(Input material)

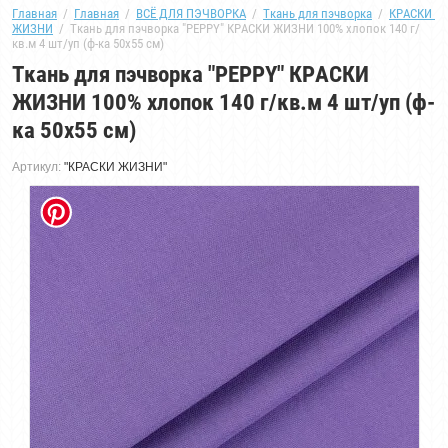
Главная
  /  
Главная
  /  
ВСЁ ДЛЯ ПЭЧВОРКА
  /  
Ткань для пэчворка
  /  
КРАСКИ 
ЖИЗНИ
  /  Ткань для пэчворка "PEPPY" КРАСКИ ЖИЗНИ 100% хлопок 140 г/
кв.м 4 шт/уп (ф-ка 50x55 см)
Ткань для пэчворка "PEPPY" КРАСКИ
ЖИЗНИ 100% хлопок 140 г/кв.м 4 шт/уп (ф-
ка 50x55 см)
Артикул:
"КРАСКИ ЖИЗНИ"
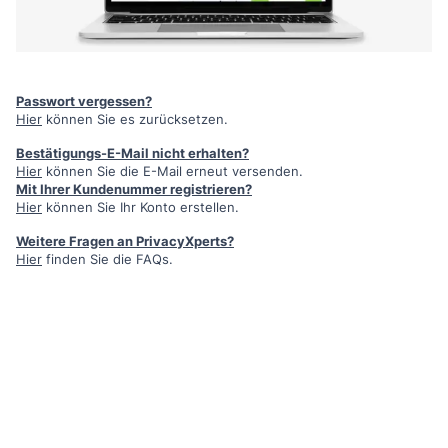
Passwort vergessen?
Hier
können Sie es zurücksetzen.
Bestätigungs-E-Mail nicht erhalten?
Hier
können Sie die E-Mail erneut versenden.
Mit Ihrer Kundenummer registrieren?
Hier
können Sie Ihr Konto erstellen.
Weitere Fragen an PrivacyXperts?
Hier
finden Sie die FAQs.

(End Input material)

### About this exercise
Write out the whole listing exactly as it appears, and omit the pictures.

### Solution below
Главная
  /  
Главная
  /  
ВСЁ ДЛЯ ПЭЧВОРКА
  /  
Ткань для пэчворка
  /  
КРАСКИ 
ЖИЗНИ
  /  Ткань для пэчворка "PEPPY" КРАСКИ ЖИЗНИ 100% хлопок 140 г/
кв.м 4 шт/уп (ф-ка 50x55 см)
Ткань для пэчворка "PEPPY" КРАСКИ
ЖИЗНИ 100% хлопок 140 г/кв.м 4 шт/уп (ф-
ка 50x55 см)
Артикул:
"КРАСКИ ЖИЗНИ"
Passwort vergessen?
Hier
können Sie es zurücksetzen.
Bestätigungs-E-Mail nicht erhalten?
Hier
können Sie die E-Mail erneut versenden.
Mit Ihrer Kundenummer registrieren?
Hier
können Sie Ihr Konto erstellen.
Weitere Fragen an PrivacyXperts?
Hier
finden Sie die FAQs.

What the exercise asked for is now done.